### 本文
= = = = =

他山の石――政治を顧みて学ぶマネジメントの在り方何かがおかしいIT化の進め方(51)(2/3 ページ)

» 2011年04月27日 12時00分 公開
[公江義隆,@IT]

部下――問題を解決してくれる存在

 人間は他人の喧嘩を見るのが好きな動物である。自分を善人、相手を悪人に仕立てて喧嘩をしているように見せかけ、自分に関心を集め、人気を得ようとする手法がある。しかし、観衆は面白がった一利の代償に百害を被ることになる。

 さらに、本当に喧嘩してしまえば、そしてその相手が自分が使うべき部下なら、本当にバカなことが始まる。過去からの経緯、仕事上の知識や問題点、その解決法など、“現場のエキスパート”はその分野の知識や知恵のベースなのだ。「基本的にはそういうことなっていますが、実際には……」といったことや、「それをやるなら、こんな方法があります。このことに気を付けておかなければなりません」といったことがいろいろあるものだ。彼らを外してしまえば、プライドを傷つけられ、「できるものならどうぞご勝手に。お手並み拝見」ということになる。

= = = = =

### 一覧
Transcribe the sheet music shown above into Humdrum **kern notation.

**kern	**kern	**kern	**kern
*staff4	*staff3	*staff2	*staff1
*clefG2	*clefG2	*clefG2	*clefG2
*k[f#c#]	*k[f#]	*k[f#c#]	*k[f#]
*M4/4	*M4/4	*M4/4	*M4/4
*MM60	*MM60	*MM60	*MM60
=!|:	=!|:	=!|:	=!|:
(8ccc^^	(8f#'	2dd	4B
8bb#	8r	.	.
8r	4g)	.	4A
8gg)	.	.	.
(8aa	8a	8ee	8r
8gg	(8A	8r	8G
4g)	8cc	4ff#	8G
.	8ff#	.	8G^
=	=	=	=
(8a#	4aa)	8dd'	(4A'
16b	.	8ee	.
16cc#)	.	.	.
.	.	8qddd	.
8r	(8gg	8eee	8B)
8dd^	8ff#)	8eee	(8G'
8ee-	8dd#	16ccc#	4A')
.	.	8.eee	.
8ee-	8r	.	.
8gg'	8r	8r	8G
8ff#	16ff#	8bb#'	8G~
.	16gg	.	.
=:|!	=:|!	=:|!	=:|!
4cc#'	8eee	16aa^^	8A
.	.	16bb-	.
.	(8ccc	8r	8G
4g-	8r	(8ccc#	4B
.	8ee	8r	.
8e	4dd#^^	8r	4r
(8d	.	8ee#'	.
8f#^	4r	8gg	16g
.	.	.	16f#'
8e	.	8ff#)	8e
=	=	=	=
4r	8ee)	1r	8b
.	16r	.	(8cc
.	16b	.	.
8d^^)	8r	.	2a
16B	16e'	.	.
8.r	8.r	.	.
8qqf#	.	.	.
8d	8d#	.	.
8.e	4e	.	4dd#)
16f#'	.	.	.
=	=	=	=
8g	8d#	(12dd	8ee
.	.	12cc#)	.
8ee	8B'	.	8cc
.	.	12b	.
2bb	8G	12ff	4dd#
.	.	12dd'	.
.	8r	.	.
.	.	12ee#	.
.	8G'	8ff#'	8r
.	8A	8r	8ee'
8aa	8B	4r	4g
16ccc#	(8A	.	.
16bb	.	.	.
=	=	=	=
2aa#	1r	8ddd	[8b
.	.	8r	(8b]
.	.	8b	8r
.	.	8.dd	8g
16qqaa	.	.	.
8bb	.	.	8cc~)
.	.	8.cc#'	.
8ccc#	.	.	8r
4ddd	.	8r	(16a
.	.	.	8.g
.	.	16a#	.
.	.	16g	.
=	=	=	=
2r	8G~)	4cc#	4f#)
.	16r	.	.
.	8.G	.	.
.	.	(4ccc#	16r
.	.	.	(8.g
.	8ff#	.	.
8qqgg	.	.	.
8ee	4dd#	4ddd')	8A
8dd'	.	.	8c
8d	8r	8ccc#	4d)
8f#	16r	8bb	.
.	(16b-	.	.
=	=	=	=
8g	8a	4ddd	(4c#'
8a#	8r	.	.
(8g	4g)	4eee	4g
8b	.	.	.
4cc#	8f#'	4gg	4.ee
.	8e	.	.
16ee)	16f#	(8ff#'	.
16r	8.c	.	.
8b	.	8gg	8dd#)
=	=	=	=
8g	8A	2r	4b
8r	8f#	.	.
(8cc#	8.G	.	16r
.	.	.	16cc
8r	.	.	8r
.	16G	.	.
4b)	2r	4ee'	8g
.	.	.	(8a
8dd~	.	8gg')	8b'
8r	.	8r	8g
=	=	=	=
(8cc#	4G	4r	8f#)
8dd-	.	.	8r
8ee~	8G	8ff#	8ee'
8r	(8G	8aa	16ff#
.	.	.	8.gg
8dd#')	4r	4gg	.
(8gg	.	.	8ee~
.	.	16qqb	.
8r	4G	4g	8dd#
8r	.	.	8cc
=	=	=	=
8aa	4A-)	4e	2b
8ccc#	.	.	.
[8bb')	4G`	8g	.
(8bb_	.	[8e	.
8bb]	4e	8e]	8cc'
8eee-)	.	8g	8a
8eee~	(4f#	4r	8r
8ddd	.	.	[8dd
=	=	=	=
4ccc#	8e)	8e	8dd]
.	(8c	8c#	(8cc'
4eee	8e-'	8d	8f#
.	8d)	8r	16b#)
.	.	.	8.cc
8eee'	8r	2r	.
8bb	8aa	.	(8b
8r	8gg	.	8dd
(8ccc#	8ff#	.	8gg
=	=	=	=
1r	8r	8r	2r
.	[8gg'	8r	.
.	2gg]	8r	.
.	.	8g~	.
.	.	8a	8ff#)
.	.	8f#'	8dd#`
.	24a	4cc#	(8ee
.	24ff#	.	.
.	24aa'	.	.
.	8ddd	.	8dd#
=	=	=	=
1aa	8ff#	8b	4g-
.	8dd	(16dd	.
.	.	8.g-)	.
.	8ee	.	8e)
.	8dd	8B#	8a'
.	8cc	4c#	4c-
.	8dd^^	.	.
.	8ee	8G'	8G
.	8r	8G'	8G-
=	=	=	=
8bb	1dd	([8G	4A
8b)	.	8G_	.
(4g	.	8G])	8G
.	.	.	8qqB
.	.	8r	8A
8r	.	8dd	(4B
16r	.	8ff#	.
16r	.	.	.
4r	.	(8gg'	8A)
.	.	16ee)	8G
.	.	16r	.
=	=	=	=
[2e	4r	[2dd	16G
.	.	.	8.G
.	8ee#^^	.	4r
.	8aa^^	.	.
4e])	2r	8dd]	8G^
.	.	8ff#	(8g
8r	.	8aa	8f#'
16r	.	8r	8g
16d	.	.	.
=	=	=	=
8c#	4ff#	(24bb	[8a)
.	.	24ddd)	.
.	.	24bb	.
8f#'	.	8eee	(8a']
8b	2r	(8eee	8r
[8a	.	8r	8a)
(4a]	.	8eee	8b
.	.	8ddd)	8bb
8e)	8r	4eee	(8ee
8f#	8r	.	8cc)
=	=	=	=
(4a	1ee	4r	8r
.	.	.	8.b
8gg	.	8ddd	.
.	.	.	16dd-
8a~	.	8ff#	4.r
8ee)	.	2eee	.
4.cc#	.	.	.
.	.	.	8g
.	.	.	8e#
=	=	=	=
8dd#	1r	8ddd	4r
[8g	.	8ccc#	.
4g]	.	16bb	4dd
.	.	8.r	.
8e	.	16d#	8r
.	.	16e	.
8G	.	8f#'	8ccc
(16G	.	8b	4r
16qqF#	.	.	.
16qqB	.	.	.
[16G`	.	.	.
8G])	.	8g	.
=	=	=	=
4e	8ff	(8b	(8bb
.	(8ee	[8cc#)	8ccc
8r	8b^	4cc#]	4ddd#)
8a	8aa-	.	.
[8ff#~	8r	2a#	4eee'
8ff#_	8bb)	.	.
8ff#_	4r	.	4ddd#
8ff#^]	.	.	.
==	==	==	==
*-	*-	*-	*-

= = = = =

### 実施課題
本文では、“現場のエキスパート”は何のベースであると述べられているか。

### 解答
その分野の知識や知恵のベースである。